On Tue, 13 Aug 2019, 11:50 Shital A, <brightuser2019@gmail.com> wrote:

On Mon, 12 Aug 2019, 18:54 Adrien Nayrat, <adrien.nayrat@anayrat.info>
wrote:

On 8/12/19 2:57 PM, Shital A wrote:

Postgres version : 9.6
OS:Rhel 7.6

We are working on HA setup for postgres cluster of two nodes in
active-passive mode.

Installed:
Pacemaker 1.1.19
Corosync 2.4.3

The pacemaker agent with this installation doesn't support automatic
failback.
What I mean by that is explained below:
1. Cluster is setup like A - B with A as master.
2. Kill services on A, node B will come up as master.
3. node A is ready to join the cluster, we have to delete the lock file
it creates on any one of the node and execute the cleanup command to
get the node back as standby

Step 3 is manual so HA is not achieved in real sense.

Please help to check:
1. Is there any version of the resouce agent which supports automatic
failback?
To avoid generation of lock file and deleting it.

2. If there is no such support, what checks should be added in pgsql RA
to achieve

Which RA did you use? AFAIK there is two RA :
- pgsql :
https://github.com/ClusterLabs/resource-agents/blob/master/heartbeat/pgsql
- PAF : http://clusterlabs.github.io/PAF/ (Which is different from pgsql
RA :
http://clusterlabs.github.io/PAF/FAQ.html#why-new-ra-for-postgresql)

If I am right, PAF should handle the case when there no need to perform
pgrewind
(if the old master is not too advanced in the transaction log).

PAF only make sure controlled failover (aka switchover) performs safely so the
old master hook back as a standby correctly.

Should a failure occurs with an automatic failover, PAF has no dark magic to
automagicaly failoback the failing master as a standby.

We are using the pgsql RA installed with pacemaker.

Is PAF recommended over pgsql?

Yes, as much as the historical RA.

Has anyone changed pgsql to handle the lock file and other cases that
might not have been handled?

I don't know. However, I do think it would be either presumptuous to climb this
road today.

Looks like the previous email bounced, received undelivered message.
Sending again. We are using the pgsql RA installed with pacemaker and seems
like it prevents failback by creating a lock file. We want to implement
auto failback and need pointers on how to implement.

The lock file is here because PgSQL has no safety belt against data corruption
when an old master hook on a new one while its LSN was further away from
the timeline fork. You must take care of this by yourself.

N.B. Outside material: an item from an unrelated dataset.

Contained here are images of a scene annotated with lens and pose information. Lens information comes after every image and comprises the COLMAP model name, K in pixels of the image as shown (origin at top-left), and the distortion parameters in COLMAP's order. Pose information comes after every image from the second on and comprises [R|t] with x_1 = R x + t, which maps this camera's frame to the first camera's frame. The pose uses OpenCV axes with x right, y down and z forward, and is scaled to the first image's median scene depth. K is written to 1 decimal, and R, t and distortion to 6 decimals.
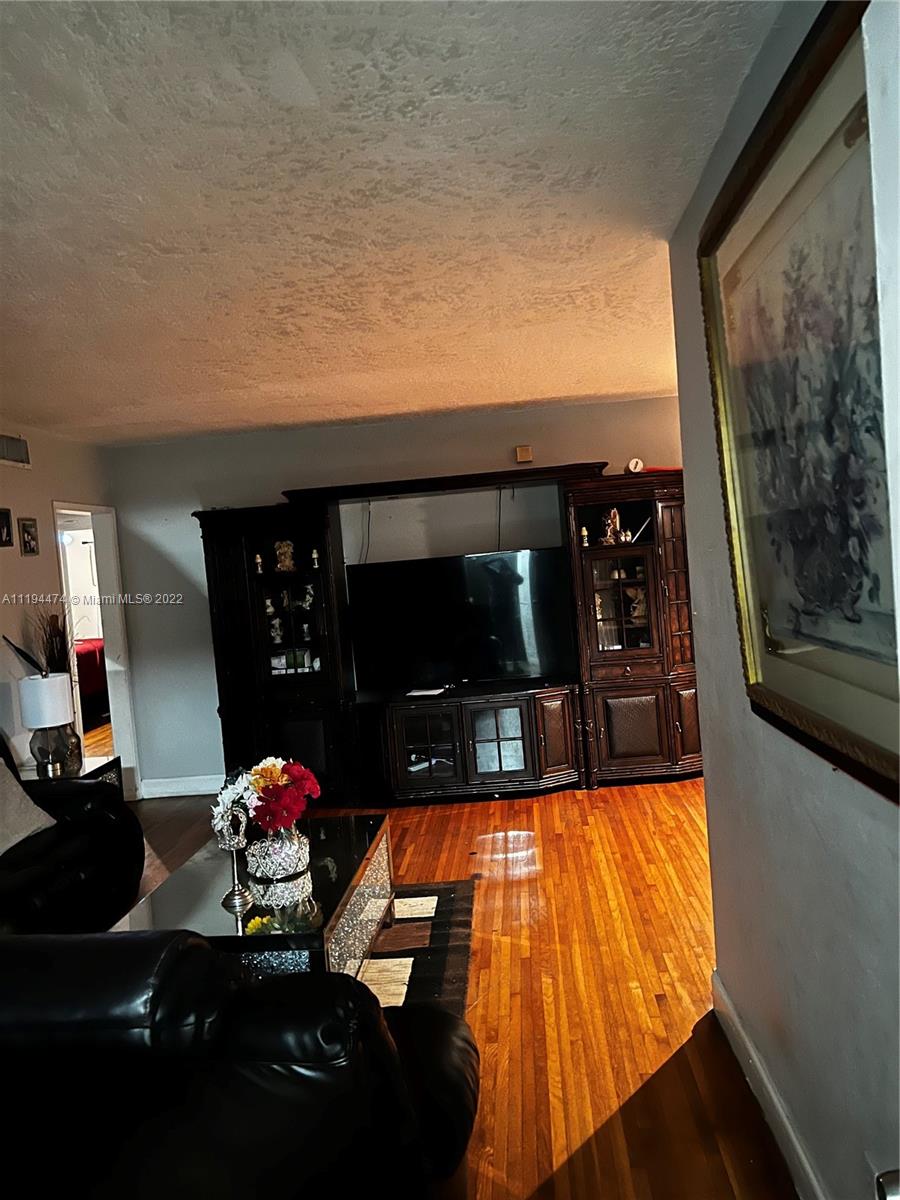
lens RADIAL K [[908.3, 0, 442.0], [0, 908.3, 600.7], [0, 0, 1]] dist [0.093342, -0.133011]
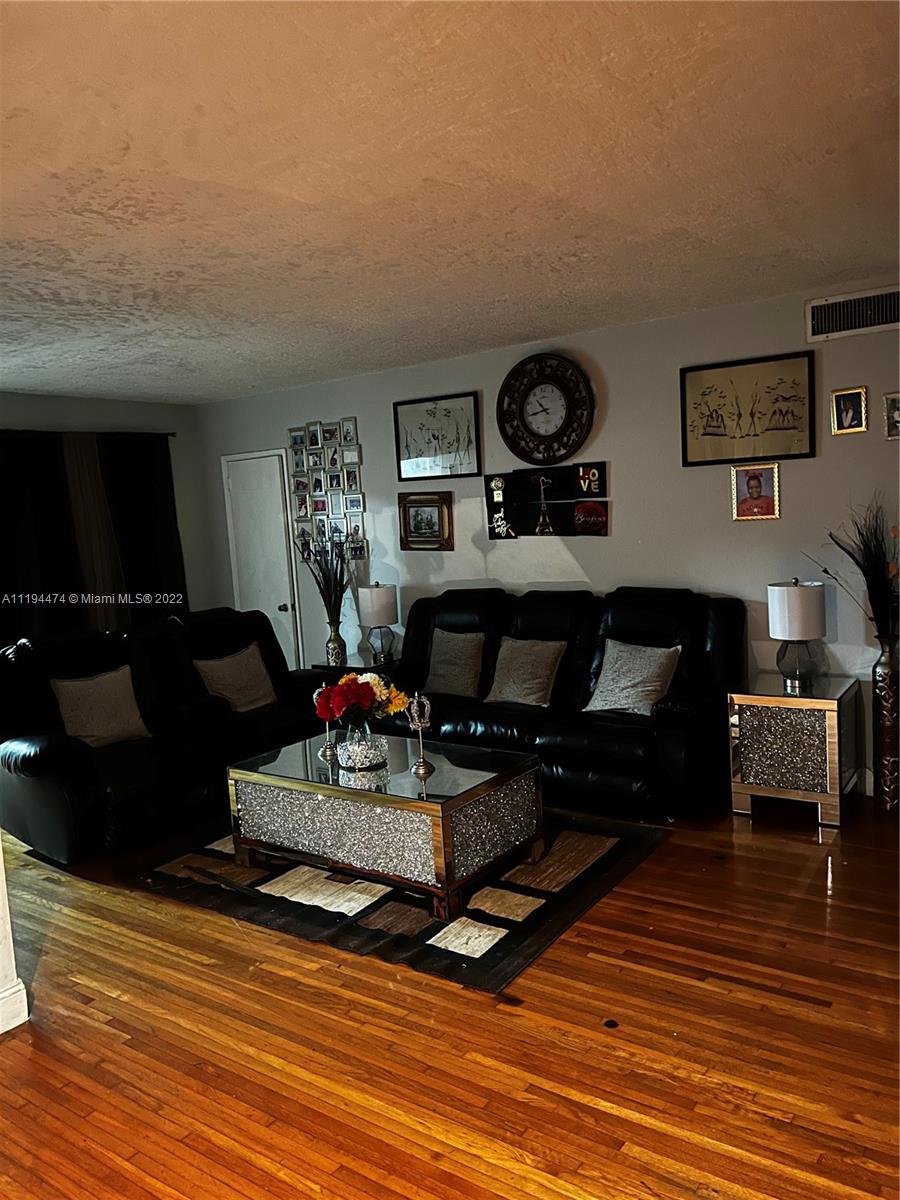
lens RADIAL K [[908.3, 0, 442.0], [0, 908.3, 600.7], [0, 0, 1]] dist [0.093342, -0.133011]
pose [[-0.513988, 0.192548, -0.835907, 0.675499], [0.066498, 0.980493, 0.184964, -0.123440], [0.855216, 0.039483, -0.516766, 1.564930]]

Moreover, should a failover occurs, you should probably check WHY it occurred
and fix things before performing a blindly failback of a potential wounded
instance. A wounded instance can hurt your cluster in many different and
inconfortable ways.

Last, as Adrien wrote, you can manually use pg_rewind to revert the old master
to the timeline fork, as far as you enabled checksums or 'wal_log_hints=on' and
kept enough WAL around.

Another option is just to make sure you are able to build a new standby as was
fast as possible.

But remember: if your data is important, use quorum, fencing and watchdog.

Good luck.